A 72-year-old Stony Brook professor tested positive on Oct. 22 for hantavirus, a rare and potentially fatal virus that has only been identified twice in New York, according to a New York State Department of Health press release.

Michael Vaughan said that he was bitten by a mouse while camping in a lean-to shelter in the Adirondacks on Aug. 26, but did not experience the pneumonia-like symptoms such as nausea, weakness and shortness of breath until late September.

Professor Michael Vaughan
Professor Michael Vaughan

Vaughan recovered from the infection after five days in Stony Brook University Hospital’s intensive care unit where he was treated for nausea, loss of appetite and low blood-oxygen levels.
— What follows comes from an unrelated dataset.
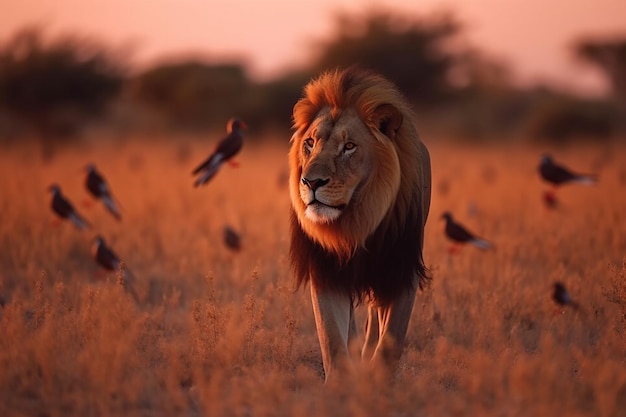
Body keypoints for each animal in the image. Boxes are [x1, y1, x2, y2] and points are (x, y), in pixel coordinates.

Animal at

Hantavirus is a rodent-borne infection believed to be transmitted from rodents to humans through internalization of the animals’ urine, droppings and saliva—usually through airborne particles.

In its most severe strain, hantavirus can develop into hantavirus pulmonary syndrome (HPS), a fatal respiratory disease in humans.

In the United States, the virus cannot be spread from human to human, nor to humans from any other animal. It is only rarely spread from rodents to humans through a bite, according to the Centers for Disease Control (CDC).

However, the CDC said that a 1996 Argentine outbreak of HPS marked an exception because “evidence from this outbreak suggests that strains of hantaviruses in South America may be transmissible from person to person.”

Dr. Roy Steigbigel, an infectious disease specialist at Stony Brook University Hospital, is still studying the case because he believes that Vaughan’s infection was caused by inhaling affected matter and not by the bite.

Vaughan’s wife, who also had been staying in the shelter and had, according to Vaughan, been the one to sweep the lean-to out, did not show the hantavirus symptoms.

Steigbigel said that he was studying the possibility that Vaughan’s wife had a low intensity infection.

Hantavirus is not a problem on the Stony Brook University campus, though.

Despite several mouse sightings on campus this November, Steigbigel said students should not worry as there is “no evidence that [hantavirus] is present in mice in our area.”

Dallas W. Bauman III, the assistant vice president for campus residences, said in an email that it isn’t unusual to see mice taking shelter from the cold as winter approaches, but the university hires a pest-control contractor to deal with such incidents.

“We have had three reports of mice in the month of November, all of which have been addressed,” Bauman said. “and there has been no reported increase of mice this year over prior years.”

The most widespread breeds of mice which carry hantavirus in the United States seem to be the white-footed mouse and the deer mouse, which the CDC website describe as “deceptively cute” with “big eyes and ears.”

According to a university spokesperson, anyone wishing to report mice is urged to file a work request through the university’s website.